David Straker, MD, says some athletes start thinking the worst when they step up to the plate in a baseball game or need to take a foul shot on the basketball court -- and then they choke.
"They have likely done this thousands of times. And 99% of the time, they do it perfectly, but still they choke," he says. Straker is an adjunct assistant clinical professor of psychiatry at Columbia University Medical Center in New York City. He often recommends a short course of therapy to help people change how they think and overcome self-defeating thoughts.
"See a therapist and try to work on changing how you think in these situations," he says. "When you start ruminating, take a step back and remind yourself that you have done this so many times and you do it well," he says. "The fist- or ball-clenching technique used in the new study may also help distract people from the negative thoughts."
In the Zone
And performance anxiety is not just an issue for athletes. "We know that elderly people are more likely to fall if they are thinking about it, and people also choke during exams even though they know the subject cold," Straker says. Whatever the scenario, changing the thought process can make a difference.
Sports performance expert Todd Stofka puts it like this: "You think you can or think you can't." He is the founder of Philly Hypnosis Performance in Philadelphia and regularly helps athletes think that they can. "Your confidence dictates whether you do better or worse. It is more than positive thinking. It's desired-results thinking."
He often tells clients to visualize what they want in that high-stress moment. This process starts with breaking the initial connection.

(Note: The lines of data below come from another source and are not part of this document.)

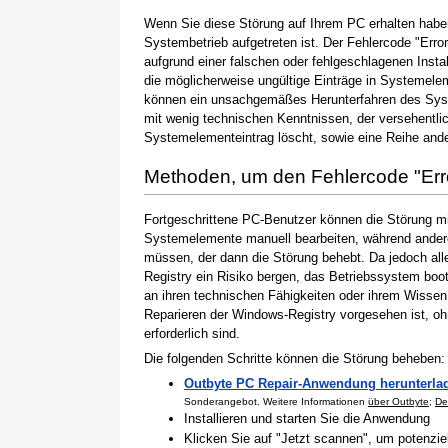
Wenn Sie diese Störung auf Ihrem PC erhalten haben
Systembetrieb aufgetreten ist. Der Fehlercode "Erro
aufgrund einer falschen oder fehlgeschlagenen Instal
die möglicherweise ungültige Einträge in Systemele
können ein unsachgemäßes Herunterfahren des Syste
mit wenig technischen Kenntnissen, der versehentli
Systemelementeintrag löscht, sowie eine Reihe ande
Methoden, um den Fehlercode "Er
Fortgeschrittene PC-Benutzer können die Störung m
Systemelemente manuell bearbeiten, während andere
müssen, der dann die Störung behebt. Da jedoch al
Registry ein Risiko bergen, das Betriebssystem boo
an ihren technischen Fähigkeiten oder ihrem Wissen 
Reparieren der Windows-Registry vorgesehen ist, o
erforderlich sind.
Die folgenden Schritte können die Störung beheben:
Outbyte PC Repair-Anwendung herunterla
Sonderangebot. Weitere Informationen
über Outbyte
;
De
Installieren und starten Sie die Anwendung
Klicken Sie auf "Jetzt scannen", um potenzi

"Think of it as a series of light switches," he says. "You can pull your ear or adjust your shirt or do something to stop the negative thoughts, and from there can move toward visualizing hitting the ball out of the park."
Being calm is also important. "Top performers play their very best when they are relaxed and in the zone," he says. Getting in the zone starts with stopping anxiety-producing thoughts and anticipation.